“Il sogno si avvicina”:

dopo 50 anni Salvador Dalà torna al Palazzo Reale di Milano

L’assessorato alla Cultura del Comune di Milano e 24 Ore Cultura hanno presentato oggi a Palazzo Reale : "Salvador Dalí. Il sogno si avvicina" un’esposizione curata da Vincenzo Trione che, a partire dal 22 settembre 2010  resterà aperta al pubblico fino al 30 gennaio 2011.  Dopo la personale che venne allestita nell’ottobre del 1954 a Palazzo Reale, nella Sala delle Cariatidi, il genio di  Dalí torna , dunque, a Milano con una mostra che indaga sul rapporto del grande artista spagnolo con il paesaggio, il sogno e il desiderio.

"Se Salvador Dalì fosse qui avrebbe voluto la mostra cosi come è stata realizzata- ha affermato  con certezza l’assessore alla Cultura del Comune di Milano Massimiliano Finazzer Flory presente alla conferenza stampa di inaugurazione della mostra.- aggiungendo, poi, che "abbiamo di nuovo bisogno di Dalí per evadere da una condizione spesso noiosa, prevedibile. E questa esposizione ci serve proprio per fare una breccia nel conformismo culturale e trasmettere così tutto il potere della creatività. Perché il sogno è dentro di noi ed è una delle forme della realtà e del desiderio che l’arte racconta e attraverso le quali l’arte si racconta. Dalí a Milano è la cifra della creatività al potere o meglio del potere della creatività. Una relazione imperdibile"

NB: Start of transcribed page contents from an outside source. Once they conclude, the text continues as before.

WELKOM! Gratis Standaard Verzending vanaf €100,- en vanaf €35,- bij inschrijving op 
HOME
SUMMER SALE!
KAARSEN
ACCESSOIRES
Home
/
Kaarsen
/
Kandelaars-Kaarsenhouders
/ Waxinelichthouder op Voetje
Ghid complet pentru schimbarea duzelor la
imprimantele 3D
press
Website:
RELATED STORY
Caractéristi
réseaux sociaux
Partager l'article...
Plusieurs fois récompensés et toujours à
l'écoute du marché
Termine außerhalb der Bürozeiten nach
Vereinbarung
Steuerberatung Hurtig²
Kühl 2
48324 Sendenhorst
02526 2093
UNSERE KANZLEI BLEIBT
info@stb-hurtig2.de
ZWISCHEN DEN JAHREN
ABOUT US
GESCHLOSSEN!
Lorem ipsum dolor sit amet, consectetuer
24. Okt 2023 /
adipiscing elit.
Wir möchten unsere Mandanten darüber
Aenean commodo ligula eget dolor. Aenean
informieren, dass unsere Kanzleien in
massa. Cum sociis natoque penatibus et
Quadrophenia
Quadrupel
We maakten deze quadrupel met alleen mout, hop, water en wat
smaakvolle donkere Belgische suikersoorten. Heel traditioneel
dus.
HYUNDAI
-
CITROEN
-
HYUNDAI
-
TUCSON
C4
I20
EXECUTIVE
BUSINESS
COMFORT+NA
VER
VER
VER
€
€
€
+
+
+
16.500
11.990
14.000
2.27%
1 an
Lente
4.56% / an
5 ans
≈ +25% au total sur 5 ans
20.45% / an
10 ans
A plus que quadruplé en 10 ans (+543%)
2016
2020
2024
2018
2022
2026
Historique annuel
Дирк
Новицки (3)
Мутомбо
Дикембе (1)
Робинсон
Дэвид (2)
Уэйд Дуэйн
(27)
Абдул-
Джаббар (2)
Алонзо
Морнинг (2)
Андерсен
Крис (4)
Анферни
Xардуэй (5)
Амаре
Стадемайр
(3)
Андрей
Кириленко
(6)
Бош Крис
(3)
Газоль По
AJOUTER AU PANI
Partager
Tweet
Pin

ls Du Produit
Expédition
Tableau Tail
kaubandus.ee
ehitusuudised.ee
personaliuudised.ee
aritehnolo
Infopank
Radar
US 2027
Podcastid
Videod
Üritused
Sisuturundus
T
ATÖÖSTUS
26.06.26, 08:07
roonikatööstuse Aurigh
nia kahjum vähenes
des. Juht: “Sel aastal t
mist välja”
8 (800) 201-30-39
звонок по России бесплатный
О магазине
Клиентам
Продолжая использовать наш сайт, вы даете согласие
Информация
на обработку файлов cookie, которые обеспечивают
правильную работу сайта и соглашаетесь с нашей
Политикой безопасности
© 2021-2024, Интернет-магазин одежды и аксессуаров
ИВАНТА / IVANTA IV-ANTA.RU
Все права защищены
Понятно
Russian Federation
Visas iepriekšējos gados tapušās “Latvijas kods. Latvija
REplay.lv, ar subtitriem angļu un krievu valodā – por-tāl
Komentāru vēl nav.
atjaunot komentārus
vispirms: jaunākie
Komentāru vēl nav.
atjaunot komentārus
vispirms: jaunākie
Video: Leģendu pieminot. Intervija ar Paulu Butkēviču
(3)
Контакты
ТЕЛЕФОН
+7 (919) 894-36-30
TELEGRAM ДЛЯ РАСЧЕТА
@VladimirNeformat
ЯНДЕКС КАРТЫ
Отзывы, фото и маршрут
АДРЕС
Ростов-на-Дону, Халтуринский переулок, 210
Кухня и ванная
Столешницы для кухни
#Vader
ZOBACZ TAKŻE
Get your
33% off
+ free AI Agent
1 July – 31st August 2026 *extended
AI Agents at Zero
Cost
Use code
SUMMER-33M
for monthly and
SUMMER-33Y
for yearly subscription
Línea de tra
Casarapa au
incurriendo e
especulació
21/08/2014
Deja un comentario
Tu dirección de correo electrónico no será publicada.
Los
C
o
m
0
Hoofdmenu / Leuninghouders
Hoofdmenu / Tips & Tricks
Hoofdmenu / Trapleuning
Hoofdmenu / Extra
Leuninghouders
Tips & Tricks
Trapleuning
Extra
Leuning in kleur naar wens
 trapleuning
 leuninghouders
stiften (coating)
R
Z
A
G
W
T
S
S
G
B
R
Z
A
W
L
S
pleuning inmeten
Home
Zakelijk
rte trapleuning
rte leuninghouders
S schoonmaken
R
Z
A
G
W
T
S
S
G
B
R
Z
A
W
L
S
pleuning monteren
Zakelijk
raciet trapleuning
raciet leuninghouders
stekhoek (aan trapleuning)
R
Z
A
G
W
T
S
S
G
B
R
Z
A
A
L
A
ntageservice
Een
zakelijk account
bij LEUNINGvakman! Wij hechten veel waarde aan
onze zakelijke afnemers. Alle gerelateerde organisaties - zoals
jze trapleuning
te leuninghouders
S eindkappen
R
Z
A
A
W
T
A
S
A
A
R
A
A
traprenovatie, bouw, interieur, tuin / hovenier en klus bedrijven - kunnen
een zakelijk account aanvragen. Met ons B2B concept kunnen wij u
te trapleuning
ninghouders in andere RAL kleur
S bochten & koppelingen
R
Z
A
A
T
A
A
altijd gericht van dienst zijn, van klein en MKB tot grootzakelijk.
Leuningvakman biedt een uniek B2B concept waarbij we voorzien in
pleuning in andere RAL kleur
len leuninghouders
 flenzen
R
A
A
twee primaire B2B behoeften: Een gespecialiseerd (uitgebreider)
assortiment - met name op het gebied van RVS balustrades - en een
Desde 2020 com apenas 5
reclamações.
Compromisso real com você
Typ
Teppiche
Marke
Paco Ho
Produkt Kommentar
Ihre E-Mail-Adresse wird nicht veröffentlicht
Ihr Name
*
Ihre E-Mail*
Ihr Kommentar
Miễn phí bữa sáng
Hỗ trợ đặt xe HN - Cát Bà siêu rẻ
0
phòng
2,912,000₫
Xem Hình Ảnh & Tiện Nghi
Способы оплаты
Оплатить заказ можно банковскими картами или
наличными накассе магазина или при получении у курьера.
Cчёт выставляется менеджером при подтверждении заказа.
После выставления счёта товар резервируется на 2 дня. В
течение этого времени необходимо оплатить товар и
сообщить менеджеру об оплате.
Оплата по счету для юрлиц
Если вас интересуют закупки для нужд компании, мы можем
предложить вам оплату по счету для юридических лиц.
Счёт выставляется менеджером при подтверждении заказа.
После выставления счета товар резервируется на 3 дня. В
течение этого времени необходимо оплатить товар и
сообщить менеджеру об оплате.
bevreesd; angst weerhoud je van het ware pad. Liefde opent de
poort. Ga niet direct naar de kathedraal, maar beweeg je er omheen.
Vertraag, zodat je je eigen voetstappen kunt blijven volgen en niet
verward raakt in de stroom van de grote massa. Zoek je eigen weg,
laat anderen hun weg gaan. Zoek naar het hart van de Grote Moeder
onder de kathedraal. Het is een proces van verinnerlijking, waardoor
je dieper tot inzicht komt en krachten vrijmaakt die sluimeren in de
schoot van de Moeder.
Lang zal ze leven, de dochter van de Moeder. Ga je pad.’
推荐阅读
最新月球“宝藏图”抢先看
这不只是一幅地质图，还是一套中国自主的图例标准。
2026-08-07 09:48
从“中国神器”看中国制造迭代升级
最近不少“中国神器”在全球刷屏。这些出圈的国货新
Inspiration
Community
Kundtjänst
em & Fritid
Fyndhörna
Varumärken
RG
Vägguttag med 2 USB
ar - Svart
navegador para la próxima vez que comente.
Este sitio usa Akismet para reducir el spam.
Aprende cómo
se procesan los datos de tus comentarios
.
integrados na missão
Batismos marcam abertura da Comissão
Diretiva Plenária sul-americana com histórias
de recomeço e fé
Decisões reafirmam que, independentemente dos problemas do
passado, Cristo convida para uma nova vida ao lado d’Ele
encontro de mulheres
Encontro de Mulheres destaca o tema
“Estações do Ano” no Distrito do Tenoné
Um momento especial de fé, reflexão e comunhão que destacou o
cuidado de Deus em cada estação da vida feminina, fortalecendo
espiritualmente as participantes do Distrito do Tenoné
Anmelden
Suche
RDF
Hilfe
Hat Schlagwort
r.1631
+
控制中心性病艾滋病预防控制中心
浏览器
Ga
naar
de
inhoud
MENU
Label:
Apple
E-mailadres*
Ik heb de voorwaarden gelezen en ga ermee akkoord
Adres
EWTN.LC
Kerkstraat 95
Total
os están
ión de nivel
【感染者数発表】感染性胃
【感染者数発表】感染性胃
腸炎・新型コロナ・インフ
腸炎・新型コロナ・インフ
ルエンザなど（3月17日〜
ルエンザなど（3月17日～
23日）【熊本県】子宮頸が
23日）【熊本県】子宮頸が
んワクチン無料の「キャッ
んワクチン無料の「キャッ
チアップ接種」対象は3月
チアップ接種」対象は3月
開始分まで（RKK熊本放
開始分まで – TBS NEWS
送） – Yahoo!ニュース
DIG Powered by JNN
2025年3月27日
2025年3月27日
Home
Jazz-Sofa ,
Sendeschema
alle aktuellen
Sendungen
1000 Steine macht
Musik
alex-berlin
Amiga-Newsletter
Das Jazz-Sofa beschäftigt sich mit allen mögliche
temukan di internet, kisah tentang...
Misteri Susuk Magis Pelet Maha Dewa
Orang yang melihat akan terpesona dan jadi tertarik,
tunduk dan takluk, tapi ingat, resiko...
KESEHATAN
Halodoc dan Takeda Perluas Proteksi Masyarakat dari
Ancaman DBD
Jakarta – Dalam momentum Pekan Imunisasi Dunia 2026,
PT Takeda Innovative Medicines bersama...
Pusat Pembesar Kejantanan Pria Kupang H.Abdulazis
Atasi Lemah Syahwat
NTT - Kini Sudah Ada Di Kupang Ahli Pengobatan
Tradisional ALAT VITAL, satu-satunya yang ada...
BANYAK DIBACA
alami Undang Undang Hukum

" Dalì è sicuramente un’artista scomodo ed istrionico ma non possiamo negare che sia stato un indiscusso protagonista dell’arte del 20 secolo" - ha dichiarato, dal canto suo, Salvatore Carruba, ” Presidente del Sole 24 Ore (di cui è rimasto editorialista dopo essrerne stato il Direttore) aggiungemdo che la mostra  permette ,quindi, di riallacciarsi all’arte del 20mo secolo con un taglio particolare al tema del paesaggio-sogno".
 

" E’ la prima volta che IULM partecipa ad un ‘iniziativa di questo tipo- ha riferito Giovanni Puglisi, magnifico rettore affermando che il suo ateneo ne ha compreso  fin dall’inizio l’importanza fornendo una piena ed indiscussa collaborazione".

"Mi presento oggi in giacca e cravatta ha riferito il curatore Trione dichiarando che è impossibile fare una mostra omnicomprensiva di Dalì ma che questa mostra incentrata sul tema dei paesaggi (di cui l’artista era ossessionato) ed in particolare di quei  paesaggi che vanno da Figueras verso il confine francese, rappresentano il focus di Dalì ed il loro recupero Proustiano".

Trione ha dato, poi, alcuni suggerimenti sul percorso da seguire per visitare la mostra incominciando dal quadro dedicato a Velazquez agonizzante per arrivare alla sala Mae West dove per la prima volta si può ammirare una sorprentende installazione contemporanea cosi come ideata dallo stesso Dalì.

Nel percorso della mostra è fruibile il cortometraggio Destino di Salvador Dalì e Walt Disney mai proiettato prima in Italia.

Per tali  e molti altri motivi   vale la pena di visitare questa mostra il cui allestimento è stato curato dall’Architetto Oscar Tusquets Blanca amico e collaboratore del grande maestro.